* Extracted records:
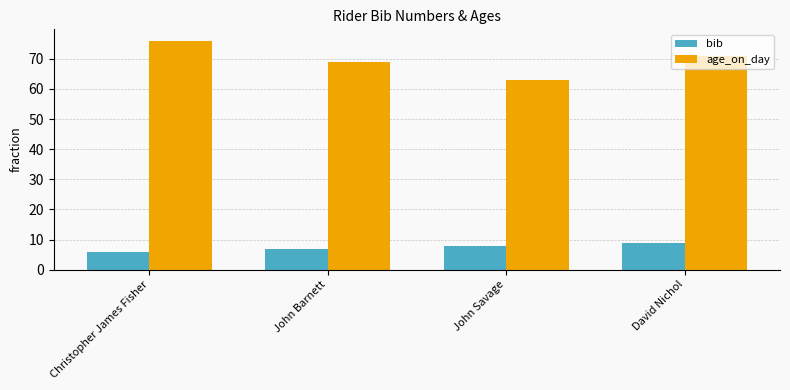

At which category is the sum across all series the highest?

Christopher James Fisher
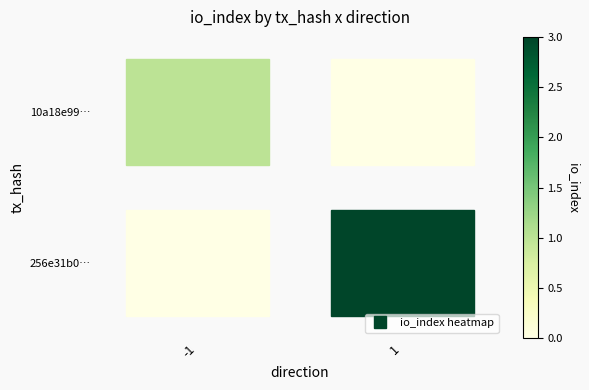

What is the difference between the maximum and minimum values in the 256e31b0… series?

1.0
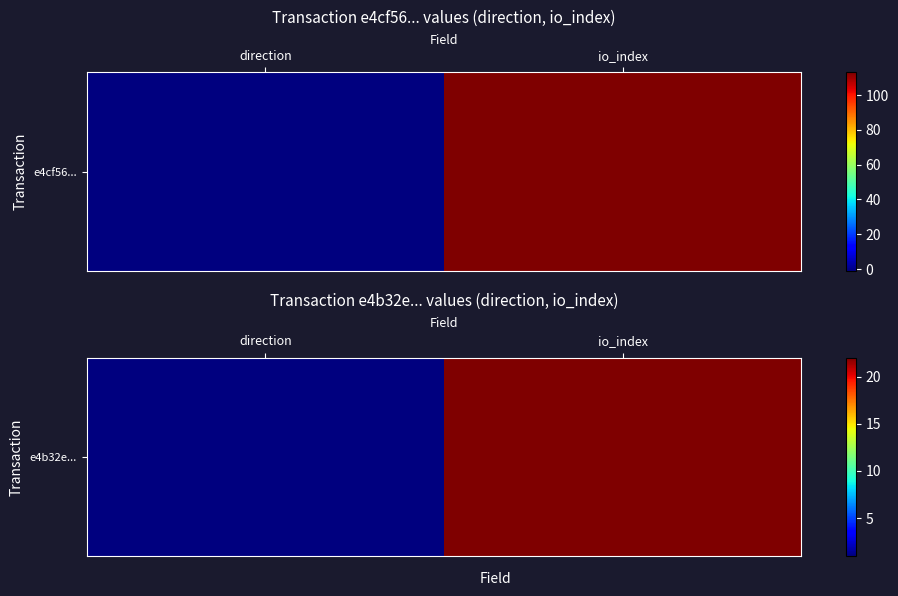

What is the smallest value displayed?

1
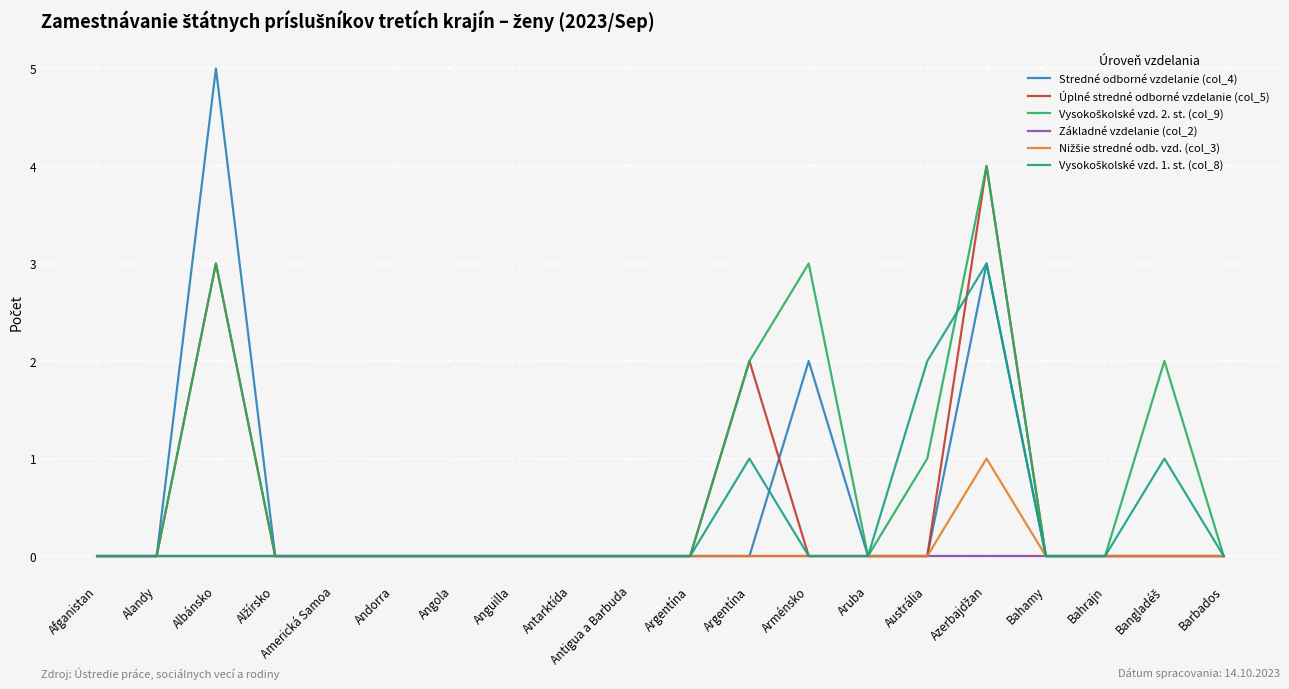

True or false: Vysokoškolské vzd. 2. st. (col_9) has a value of 0 at Antarktída.

True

* What you should do: Reproduce every one of the records above line for line without changing any wording, and leave out the pictures.

* Exercise result:
At which category is the sum across all series the highest?

Christopher James Fisher

What is the difference between the maximum and minimum values in the 256e31b0… series?

1.0

What is the smallest value displayed?

1

True or false: Vysokoškolské vzd. 2. st. (col_9) has a value of 0 at Antarktída.

True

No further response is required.